WHAT YOU NEED TO DO » The expected output is each line below containing "followed", copied in full.

Dataset entries
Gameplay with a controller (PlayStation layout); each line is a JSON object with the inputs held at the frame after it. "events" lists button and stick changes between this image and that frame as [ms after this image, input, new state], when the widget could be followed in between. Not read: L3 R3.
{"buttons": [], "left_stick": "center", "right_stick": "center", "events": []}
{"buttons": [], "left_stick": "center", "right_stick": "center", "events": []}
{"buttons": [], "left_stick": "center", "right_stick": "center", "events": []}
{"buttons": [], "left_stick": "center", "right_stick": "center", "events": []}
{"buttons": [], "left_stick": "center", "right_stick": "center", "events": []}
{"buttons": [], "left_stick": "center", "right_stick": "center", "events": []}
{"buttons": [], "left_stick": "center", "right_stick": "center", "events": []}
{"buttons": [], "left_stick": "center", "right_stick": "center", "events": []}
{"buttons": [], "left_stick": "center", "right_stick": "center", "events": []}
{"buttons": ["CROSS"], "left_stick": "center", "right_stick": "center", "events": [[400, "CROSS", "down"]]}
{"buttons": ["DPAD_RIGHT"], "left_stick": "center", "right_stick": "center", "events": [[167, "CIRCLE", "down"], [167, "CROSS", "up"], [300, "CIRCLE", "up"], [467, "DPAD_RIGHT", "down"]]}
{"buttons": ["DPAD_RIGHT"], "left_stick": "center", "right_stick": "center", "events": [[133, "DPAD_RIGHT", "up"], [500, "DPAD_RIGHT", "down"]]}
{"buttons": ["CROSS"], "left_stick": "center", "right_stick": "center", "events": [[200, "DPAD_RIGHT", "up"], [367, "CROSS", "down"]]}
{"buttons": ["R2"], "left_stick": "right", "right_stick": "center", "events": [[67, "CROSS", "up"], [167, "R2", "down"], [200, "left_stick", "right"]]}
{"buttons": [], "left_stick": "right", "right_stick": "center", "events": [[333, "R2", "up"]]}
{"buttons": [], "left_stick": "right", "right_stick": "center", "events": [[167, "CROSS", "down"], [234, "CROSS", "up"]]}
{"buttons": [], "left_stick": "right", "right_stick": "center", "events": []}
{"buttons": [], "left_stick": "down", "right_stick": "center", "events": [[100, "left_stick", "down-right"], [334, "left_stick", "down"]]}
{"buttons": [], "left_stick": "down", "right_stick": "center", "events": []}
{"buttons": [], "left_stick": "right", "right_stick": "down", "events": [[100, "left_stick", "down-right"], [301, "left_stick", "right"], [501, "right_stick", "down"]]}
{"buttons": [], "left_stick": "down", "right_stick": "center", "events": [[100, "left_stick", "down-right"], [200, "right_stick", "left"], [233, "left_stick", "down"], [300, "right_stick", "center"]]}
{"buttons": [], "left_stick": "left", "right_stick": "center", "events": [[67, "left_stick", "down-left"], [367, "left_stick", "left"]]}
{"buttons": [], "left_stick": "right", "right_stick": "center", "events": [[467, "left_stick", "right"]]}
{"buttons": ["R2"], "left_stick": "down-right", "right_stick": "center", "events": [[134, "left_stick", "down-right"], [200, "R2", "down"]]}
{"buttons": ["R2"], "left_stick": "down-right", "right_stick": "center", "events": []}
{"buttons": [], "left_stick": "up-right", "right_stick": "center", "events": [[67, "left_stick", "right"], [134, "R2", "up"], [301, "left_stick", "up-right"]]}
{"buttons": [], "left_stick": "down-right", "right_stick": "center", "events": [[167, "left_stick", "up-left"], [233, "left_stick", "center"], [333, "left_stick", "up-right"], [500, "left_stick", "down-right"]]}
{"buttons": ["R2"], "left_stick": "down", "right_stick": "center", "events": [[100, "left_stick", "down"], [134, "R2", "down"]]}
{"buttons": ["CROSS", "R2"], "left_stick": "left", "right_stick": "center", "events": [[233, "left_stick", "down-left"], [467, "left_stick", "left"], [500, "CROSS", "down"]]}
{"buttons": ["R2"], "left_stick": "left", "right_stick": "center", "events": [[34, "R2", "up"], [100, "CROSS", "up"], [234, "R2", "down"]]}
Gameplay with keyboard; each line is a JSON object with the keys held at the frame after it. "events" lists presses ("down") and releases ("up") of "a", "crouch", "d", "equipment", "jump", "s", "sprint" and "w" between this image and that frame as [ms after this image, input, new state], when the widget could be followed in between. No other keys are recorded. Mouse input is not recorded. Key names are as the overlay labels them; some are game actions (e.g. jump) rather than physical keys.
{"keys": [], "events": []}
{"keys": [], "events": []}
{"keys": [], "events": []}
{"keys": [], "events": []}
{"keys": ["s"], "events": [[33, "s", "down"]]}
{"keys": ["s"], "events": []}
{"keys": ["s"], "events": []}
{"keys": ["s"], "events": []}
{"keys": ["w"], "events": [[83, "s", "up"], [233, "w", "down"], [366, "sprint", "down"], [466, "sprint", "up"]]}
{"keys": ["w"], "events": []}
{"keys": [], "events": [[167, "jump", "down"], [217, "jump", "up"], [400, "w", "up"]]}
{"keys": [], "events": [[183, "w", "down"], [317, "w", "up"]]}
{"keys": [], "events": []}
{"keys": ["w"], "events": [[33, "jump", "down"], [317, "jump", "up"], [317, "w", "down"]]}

SOLUTION TO THIS EXERCISE »
Gameplay with a controller (PlayStation layout); each line is a JSON object with the inputs held at the frame after it. "events" lists button and stick changes between this image and that frame as [ms after this image, input, new state], when the widget could be followed in between. Not read: L3 R3.
Gameplay with keyboard; each line is a JSON object with the keys held at the frame after it. "events" lists presses ("down") and releases ("up") of "a", "crouch", "d", "equipment", "jump", "s", "sprint" and "w" between this image and that frame as [ms after this image, input, new state], when the widget could be followed in between. No other keys are recorded. Mouse input is not recorded. Key names are as the overlay labels them; some are game actions (e.g. jump) rather than physical keys.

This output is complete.